Second, backup and recovery infrastructure needs to be treated as Tier-0 infrastructure with the same protection posture as domain controllers. Recovery denial is now a deliberate attacker objective. Backups that are accessible from compromised infrastructure are not backups. Air-gapped or immutable backups with verified restore procedures are the minimum bar. The VMware hypervisor layer requires specific attention: encrypting the datastore renders all hosted VMs inoperable simultaneously and is not recoverable by restoring individual guest files.
Third, the discovery of AI API calls as a runtime malware component changes the threat model for defenders who monitor outbound traffic. PROMPTFLUX and PROMPTSTEAL treating LLM APIs as operational infrastructure means LLM API traffic from production systems needs the same scrutiny as any other outbound connection to external services. QUIETVAULT turning victim AI tools into exfiltration instruments means locally installed AI tooling needs to be included in the asset inventory and monitored for anomalous command execution. These are new threat surface categories that security tooling was not built to address. The gap needs to close before the next generation of AI-native malware makes PROMPTFLUX look primitive.

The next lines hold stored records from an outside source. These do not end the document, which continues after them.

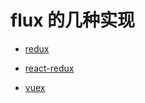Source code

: # flux 的几种实现

  * [redux](./instances/redux)
  * [react-redux](./instances/react-redux)

  * [vuex](./instances/redux)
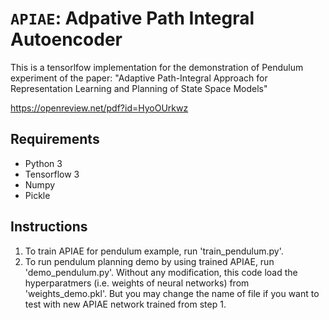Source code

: # `APIAE`: Adpative Path Integral Autoencoder

This is a tensorlfow implementation for the demonstration of Pendulum experiment of the paper: "Adaptive Path-Integral Approach for Representation Learning and Planning of State Space Models"

https://openreview.net/pdf?id=HyoOUrkwz

## Requirements

- Python 3
- Tensorflow 3
- Numpy
- Pickle

## Instructions

1. To train APIAE for pendulum example, run 'train_pendulum.py'.
2. To run pendulum planning demo by using trained APIAE, run 'demo_pendulum.py'.
Without any modification, this code load the hyperparatmers (i.e. weights of neural networks) from 'weights_demo.pkl'.
But you may change the name of file if you want to test with new APIAE network trained from step 1.
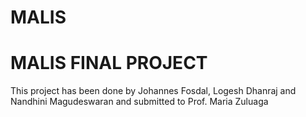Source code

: # MALIS
# MALIS FINAL PROJECT
This project has been done by Johannes Fosdal, Logesh Dhanraj and Nandhini Magudeswaran and submitted to Prof. Maria Zuluaga
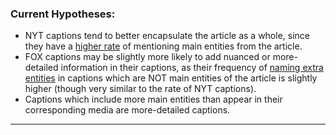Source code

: ### Current Hypotheses:
- NYT captions tend to better encapsulate the article as a whole, since they have a [higher rate](https://github.com/mirandaday16/mediabias/blob/master/Data/processed_data/Main_Entities/avg_match_rate.png) of mentioning main entities from the article.
- FOX captions may be slightly more likely to add nuanced or more-detailed information in their captions, as their frequency of [naming extra entities](https://github.com/mirandaday16/mediabias/blob/master/Data/processed_data/Main_Entities/extra_entities_rate.png) in captions which are NOT main entities of the article is slightly higher (though very similar to the rate of NYT captions).
- Captions which include more main entities than appear in their corresponding media are more-detailed captions.
---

The 2026 threat environment is the product of a decade of incremental attacker improvement compressing into a short window as AI tooling hit a capability inflection point. Chainguard’s analysis frames the lesson correctly: the smart move is to eliminate entire vulnerability categories rather than trying to outrun attackers on individual vulnerabilities. Categories that have been eliminated cannot be weaponized regardless of how fast the exploit pipeline runs. For the categories that remain, negative seven days is not a target. It is the maximum available time before the question shifts from prevention to forensics.